Le ministre des Outre-mer a créé une sacrée controverse, avec sa déclaration sur le désir d’autonomie exprimé en creux, selon lui, par les élus de Guadeloupe. Sébastien Lecornu a déclaré, de retour à Paris, qu’il s’agit d’un débat d’élus dont la population n’a rien à faire. Il a néanmoins tenu à préciser sa pensée. Pour lui, "l’autonomie s’apparente à une décentralisation poussée à l’extrême, comme en Polynésie ou en Nouvelle-Calédonie".
Mais le débat n’est pas à l’ordre du jour, admet le ministre. C’est ce que lui ont répondu les élus et les syndicalistes de Guadeloupe. Leurs homologues de Martinique ne se sont pas prononcés sur un sujet hors-sujet.
Donner à nos collectivités le pouvoir de gérer seules leur territoire...
Le ministre des outre-mer réagissait à notre exigence de dérogation à l’obligation vaccinale contre la Covid. Pour lui, sachant que ceci est juridiquement impossible, la solution n’est que politique. En un mot, donner à nos collectivités le pouvoir de gérer seules leur territoire. Ce qui suppose de sortir du cadre de l’article 73 de la Constitution.
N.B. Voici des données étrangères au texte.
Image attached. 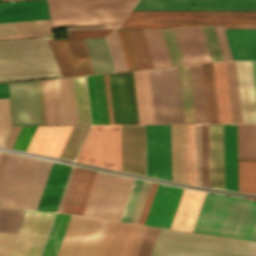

Exit la controverse, pour le moment. Le débat reviendra sur le tapis, un jour ou l’autre, comme c’est le cas depuis une soixantaine d’années. Depuis l’instauration de la Cinquième République, l’autonomie a été réclamée à de multiples reprises dans les quatre départements d’Outre-mer. En Martinique, le Parti communiste, l’Organisation de la jeunesse anticolonialiste de la Martinique (l’OJAM) et le Parti progressiste l’exigent, dès 1961.
Un autre moment fort de cette revendication a été la Convention du Morne-Rouge, en août 1971. À l’invitation du Parti communiste martiniquais, une quinzaine de formations politiques et d’organisations syndicales des quatre départements d’outre-mer procèdent à une critique en règle de la départementalisation.
L'autonomie est devenue une notion obsolète, voire anachronique
Leurs dirigeants proposent la création d’un Etat autonome dans chaque territoire et le transfert des pouvoirs les plus étendus, dans le cadre de l’ensemble français. Un programme de développement économique social et culturel est annexé à la déclaration finale. Pour toute réponse, un silence du gouvernement gaulliste dirigé par Jacques Chaban-Delmas et le ministre des DOM-TOM, Pierre Mesmer.
Mentionnons aussi la Déclaration de Basse-Terre du 1er décembre 1999, dont nous n’avons même pas célébré le 22e anniversaire. Le statut social et fiscal spécial réclamé par les présidents des régions Guadeloupe, Guyane et Martinique – Lucette Michaux-Chevry Antoine Karam, Alfred Marie-Jeanne – a été superbement ignoré par le gouvernement socialiste de Lionel Jospin, Jean-Jack Queyranne étant chargé de l’Outre-mer.
Les gouvernements de droite et de gauche n’ont pas voulu nous accorder l’autonomie, c’est vrai. Mais le peuple n’en a jamais voulu non plus. Les consultations populaires de décembre 2003 et de janvier 2010 l’ont montré. Et puis, nos forces politiques ne souhaitent plus le changement de statut.
Les lois actuelles offrent des responsabilités très étendues aux élus. Or, ils ne parviennent pas encore à mobiliser l’intégralité du champ des possibles ouvert par la décentralisation. L’autonomie ? Il faudrait avertir notre ministre qu’elle est devenue une notion obsolète, voire anachronique.